O Brasil tem visto uma redução significativa nos casos de malária, com um declínio de 30% nas mortes registradas em 2025. O número de óbitos caiu de 56 em 2024 para 39 no ano seguinte, enquanto os casos da forma mais severa da doença tiveram uma diminuição de 30,7%. Esses dados são um reflexo das ações implementadas pelo Sistema Único de Saúde (SUS), que inclui a introdução de um novo medicamento, a tafenoquina.
Impacto da Tafenoquina no Tratamento da Malária
Com 118.037 registros de malária no Brasil em 2025, o país alcançou o menor número de casos desde 1978, representando uma queda de 15% em relação ao ano anterior. O ministro da Saúde, Alexandre Padilha, destacou que a introdução da tafenoquina no SUS, a partir de 2024, foi um fator decisivo para esse avanço. Este medicamento, que pode ser administrado em dose única, é eficaz na prevenção de novas infecções pela malária.
Resultados em Comunidades Indígenas
Os dados do Ministério da Saúde revelam que a tafenoquina teve um impacto positivo especialmente nas comunidades indígenas. No Distrito Sanitário Especial Indígena (DSEI) Yanomami, 1.515 pessoas foram tratadas com o novo medicamento. Entre março e junho de 2026, as recaídas de malária nesse grupo diminuíram em 61,9% em comparação ao mesmo período de 2025. No total, os casos da doença caíram 55%, de 17 mil para 7,6 mil, em relação ao ano anterior.
Ações Integradas Contra a Malária
Padilha afirmou que as ações para combater a malária não se limitam ao uso da tafenoquina. Ele ressaltou a importância das intervenções complementares, incluindo a recuperação nutricional das populações afetadas. Em particular, o território Yanomami experimentou uma redução superior a 50% nos casos de malária e mais de 70% nas mortes relacionadas à doença, evidenciando o sucesso da abordagem multidisciplinar.
Ampliação do Tratamento para Crianças
Desde março de 2026, a tafenoquina também está disponível em uma formulação adequada para crianças a partir de 2 anos e com peso mínimo de 10 quilos. Até junho do mesmo ano, 1.446 crianças e adolescentes receberam o tratamento, ampliando o alcance da terapia e contribuindo para a prevenção da malária nas faixas etárias mais jovens.
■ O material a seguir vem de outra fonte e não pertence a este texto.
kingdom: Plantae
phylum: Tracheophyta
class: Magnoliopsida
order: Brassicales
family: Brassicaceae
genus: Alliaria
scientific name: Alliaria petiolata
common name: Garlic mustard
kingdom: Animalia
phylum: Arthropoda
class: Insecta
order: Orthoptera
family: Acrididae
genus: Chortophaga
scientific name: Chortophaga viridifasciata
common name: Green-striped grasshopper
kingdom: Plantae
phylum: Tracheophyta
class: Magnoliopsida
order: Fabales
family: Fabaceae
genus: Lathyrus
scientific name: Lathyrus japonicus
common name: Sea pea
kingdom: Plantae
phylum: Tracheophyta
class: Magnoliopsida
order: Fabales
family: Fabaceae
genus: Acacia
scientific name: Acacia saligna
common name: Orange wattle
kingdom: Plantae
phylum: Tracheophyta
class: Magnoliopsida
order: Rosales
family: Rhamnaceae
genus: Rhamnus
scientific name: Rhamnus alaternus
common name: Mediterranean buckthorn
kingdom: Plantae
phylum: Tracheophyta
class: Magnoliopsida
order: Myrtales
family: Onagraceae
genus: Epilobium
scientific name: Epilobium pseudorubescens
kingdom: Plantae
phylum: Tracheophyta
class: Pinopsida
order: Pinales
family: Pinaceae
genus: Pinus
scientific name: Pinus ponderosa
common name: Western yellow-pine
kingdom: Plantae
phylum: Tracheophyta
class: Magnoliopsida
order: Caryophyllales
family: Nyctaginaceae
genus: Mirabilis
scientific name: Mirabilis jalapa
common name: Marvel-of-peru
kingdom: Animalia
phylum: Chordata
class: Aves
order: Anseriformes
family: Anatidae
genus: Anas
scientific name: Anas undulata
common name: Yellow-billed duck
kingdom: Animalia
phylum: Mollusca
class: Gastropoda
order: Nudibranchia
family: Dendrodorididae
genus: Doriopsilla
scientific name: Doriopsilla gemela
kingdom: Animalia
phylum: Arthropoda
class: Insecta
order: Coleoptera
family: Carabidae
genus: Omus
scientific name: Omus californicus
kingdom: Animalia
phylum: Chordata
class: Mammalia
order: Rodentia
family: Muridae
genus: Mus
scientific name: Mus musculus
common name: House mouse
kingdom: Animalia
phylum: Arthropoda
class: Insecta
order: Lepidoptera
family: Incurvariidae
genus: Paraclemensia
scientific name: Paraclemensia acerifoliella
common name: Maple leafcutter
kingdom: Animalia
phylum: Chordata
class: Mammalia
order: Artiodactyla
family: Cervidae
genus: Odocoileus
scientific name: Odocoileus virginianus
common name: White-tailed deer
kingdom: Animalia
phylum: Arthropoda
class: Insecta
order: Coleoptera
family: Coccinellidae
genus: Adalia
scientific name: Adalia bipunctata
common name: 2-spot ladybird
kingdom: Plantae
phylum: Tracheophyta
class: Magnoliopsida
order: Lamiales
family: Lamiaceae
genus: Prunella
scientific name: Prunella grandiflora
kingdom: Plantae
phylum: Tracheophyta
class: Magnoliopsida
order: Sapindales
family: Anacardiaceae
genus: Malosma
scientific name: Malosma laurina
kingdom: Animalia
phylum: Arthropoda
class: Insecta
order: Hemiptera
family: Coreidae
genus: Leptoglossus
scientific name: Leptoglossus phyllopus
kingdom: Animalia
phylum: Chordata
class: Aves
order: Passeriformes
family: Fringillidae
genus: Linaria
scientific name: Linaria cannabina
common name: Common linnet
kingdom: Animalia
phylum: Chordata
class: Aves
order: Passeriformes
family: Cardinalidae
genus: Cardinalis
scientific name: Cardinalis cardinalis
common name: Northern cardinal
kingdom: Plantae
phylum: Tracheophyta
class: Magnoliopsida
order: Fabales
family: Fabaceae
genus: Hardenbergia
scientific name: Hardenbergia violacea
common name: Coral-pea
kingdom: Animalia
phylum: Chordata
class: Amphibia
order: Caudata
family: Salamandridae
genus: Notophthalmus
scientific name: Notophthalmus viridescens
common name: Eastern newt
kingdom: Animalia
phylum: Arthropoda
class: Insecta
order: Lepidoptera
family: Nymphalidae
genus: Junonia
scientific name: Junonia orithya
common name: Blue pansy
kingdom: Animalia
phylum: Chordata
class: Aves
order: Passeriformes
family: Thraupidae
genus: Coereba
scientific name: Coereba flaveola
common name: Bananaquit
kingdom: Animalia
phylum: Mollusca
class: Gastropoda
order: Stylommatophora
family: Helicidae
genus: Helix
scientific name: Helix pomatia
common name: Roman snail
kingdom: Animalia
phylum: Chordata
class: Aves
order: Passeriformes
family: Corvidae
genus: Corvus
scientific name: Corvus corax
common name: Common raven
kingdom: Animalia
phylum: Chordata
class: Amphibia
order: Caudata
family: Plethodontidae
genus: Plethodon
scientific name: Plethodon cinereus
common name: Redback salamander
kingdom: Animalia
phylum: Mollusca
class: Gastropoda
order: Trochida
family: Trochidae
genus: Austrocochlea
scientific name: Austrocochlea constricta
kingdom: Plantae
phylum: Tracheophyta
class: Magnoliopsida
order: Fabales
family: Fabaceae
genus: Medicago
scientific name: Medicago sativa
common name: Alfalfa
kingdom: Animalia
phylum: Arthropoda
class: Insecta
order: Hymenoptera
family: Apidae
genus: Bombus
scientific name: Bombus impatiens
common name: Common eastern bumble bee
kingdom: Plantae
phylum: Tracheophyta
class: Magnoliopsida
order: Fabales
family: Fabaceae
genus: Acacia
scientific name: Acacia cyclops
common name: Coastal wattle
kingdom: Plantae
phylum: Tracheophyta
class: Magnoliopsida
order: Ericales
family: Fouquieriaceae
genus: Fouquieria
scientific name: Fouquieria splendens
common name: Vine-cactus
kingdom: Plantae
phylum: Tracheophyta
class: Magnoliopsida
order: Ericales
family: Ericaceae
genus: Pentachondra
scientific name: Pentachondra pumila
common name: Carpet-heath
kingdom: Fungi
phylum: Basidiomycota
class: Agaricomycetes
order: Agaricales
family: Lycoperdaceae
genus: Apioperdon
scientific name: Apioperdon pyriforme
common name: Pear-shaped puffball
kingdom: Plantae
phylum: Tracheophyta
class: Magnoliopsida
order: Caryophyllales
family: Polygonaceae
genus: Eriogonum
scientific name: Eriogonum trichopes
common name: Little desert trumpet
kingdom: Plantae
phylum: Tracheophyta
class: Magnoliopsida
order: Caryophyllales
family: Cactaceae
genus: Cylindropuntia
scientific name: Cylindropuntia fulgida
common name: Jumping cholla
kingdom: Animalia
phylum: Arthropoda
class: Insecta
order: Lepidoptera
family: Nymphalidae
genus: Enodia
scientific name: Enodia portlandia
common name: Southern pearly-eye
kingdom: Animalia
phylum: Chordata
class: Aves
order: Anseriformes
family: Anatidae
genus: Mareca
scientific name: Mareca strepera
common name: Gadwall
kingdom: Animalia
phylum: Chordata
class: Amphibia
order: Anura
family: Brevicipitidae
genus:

Reforço na Vacinação Contra Sarampo
Além das ações contra a malária, o ministro Padilha destacou a necessidade de reforçar a vacinação contra o sarampo. O Brasil registrou 38 casos importados da doença em estados como São Paulo, Espírito Santo, Rio de Janeiro e Tocantins, levando a um esforço nacional para aumentar a cobertura vacinal. O país recuperou o status de livre de sarampo em 2024, mas a vigilância continua sendo essencial devido aos surtos em outras regiões do continente americano.
Conclusão
Os dados recentes refletem um avanço significativo no combate à malária no Brasil, impulsionado pela introdução de novos tratamentos e pela implementação de ações de saúde pública em diversas comunidades. A combinação da tafenoquina com estratégias integradas de saúde tem demonstrado resultados promissores, especialmente em áreas vulneráveis como as comunidades indígenas. A vigilância contínua e a vacinação contra outras doenças, como o sarampo, permanecem fundamentais para a saúde pública do país.